I drove to Southold, parked a distance from the library, and carried a book. I wanted to seem purposeful as well as romantic. In the library I asked where the romantics were meeting. “Downstairs” was the whispered reply.
Thus to the subterranean room I went, apprehensive, yes, but determined to help the North Fork and my country. Romance, indeed! Why, that could lead to all kinds of unconventional behavior.
I must say, the meeting room was well-lit. The only furniture was a long metal table and 20 folding chairs. No place for evildoers to hide. I sat next to a woman who identified herself as Beth Glash. I’m sure that was her real name because I asked her how to spell it and she didn’t hesitate for a minute.
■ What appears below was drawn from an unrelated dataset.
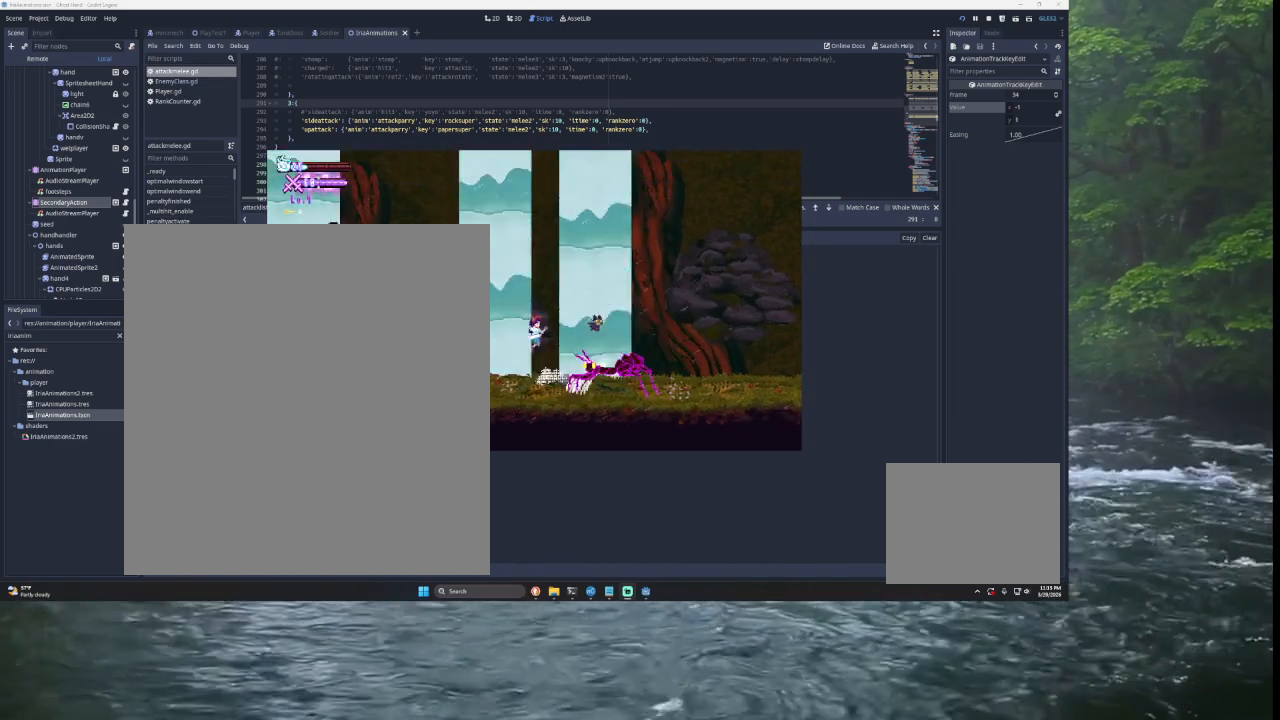
{"buttons": ["TRIANGLE"], "left_stick": "center", "right_stick": "center", "events": [[33, "SQUARE", "down"], [167, "left_stick", "down"], [233, "SQUARE", "up"], [233, "left_stick", "left"], [400, "TRIANGLE", "down"], [433, "left_stick", "center"]]}
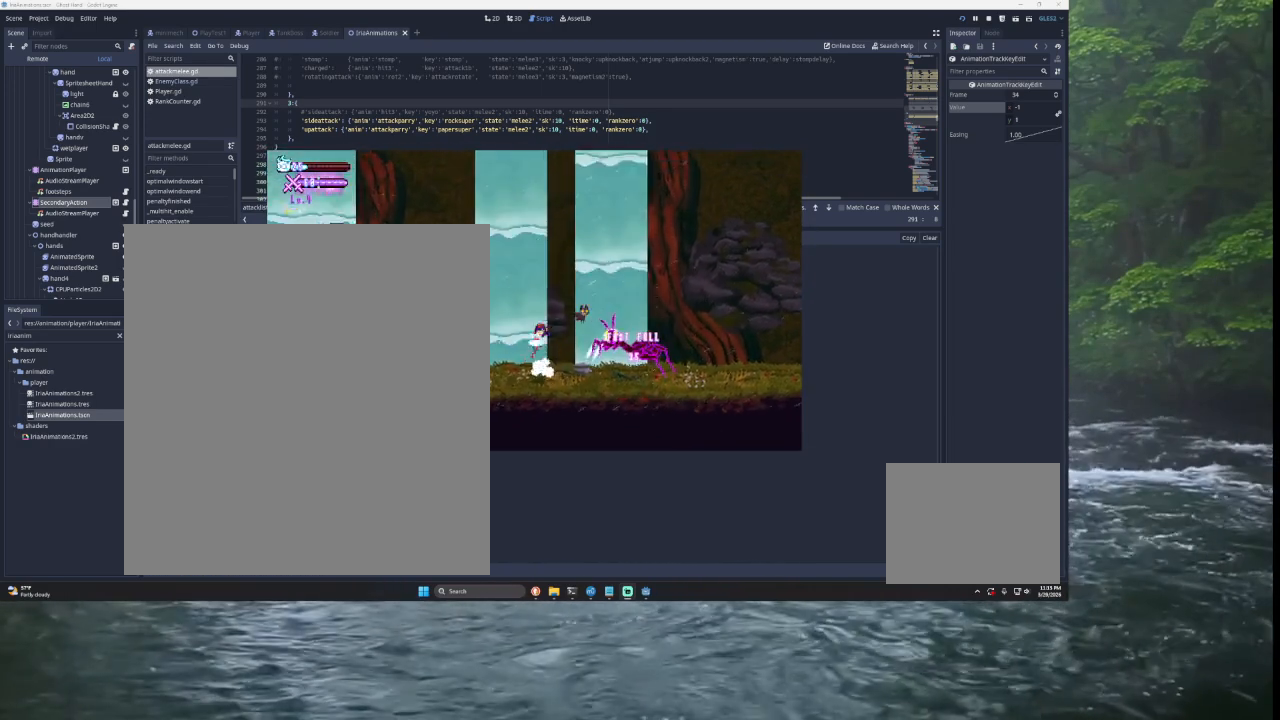
{"buttons": [], "left_stick": "left", "right_stick": "center", "events": [[33, "TRIANGLE", "up"], [33, "left_stick", "right"], [100, "SQUARE", "down"], [200, "left_stick", "down-left"], [300, "SQUARE", "up"], [300, "left_stick", "left"]]}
Beth Glash put my fears to rest. This romance group was not secretive, not nefarious. Simply a chapter of Romance Writers of America. And this East End chapter had the most romantic name: Dunes and Dreams.
Much relieved, I talked with Beth. She’s originally from the same New Jersey town where my brother lives — Pequannock. Isn’t that romantic? Beth is working on the closing volume of her romantic trilogy. It’s set in Ocean Grove, N.J. But that’s OK.
Dunes and Dreams president Gina Ardito called the meeting to order and explained to newcomers that the chapter meets monthly. And there are all kinds of classes and workshops, too. Like the one titled “Romancing the Palate.” This could help an author write a restaurant scene, a food-related love scene, a character who’s a chef.
Gina introduced the chapter’s president-elect, Debora Dennis. I liked her but she used romance words I’d never heard of: Kindle, Nook and E-pub. Electronic reading stuff. Personally, I enjoy romance words like smile and seduce, but Debora didn’t mention them.
Southold romance writer Bertrice Small was fun to listen to. She said guys often write romance using female names. I’d heard only of women using male pen names. Bertrice was serious, too. For good writing, she said you should “start at the beginning with a course on English language usage.” She should know. She’s published lots.
Yes, there was a man in the room. He was friendly and handsome and probably romantic, although I don’t know about that. His name? Tom Gahan. This Riverhead writer authored “Harmony Bay.” I’ll certainly check it out.
So if you want a little love in your life, get in touch with Dunes and Dreams. And I think I’ll contact Janet Napolitano with some good news. There’s no St. Valentine’s Day mayhem brewing on the North Fork. Just a little romance.
Ms. Lombardi is a resident of Cutchogue.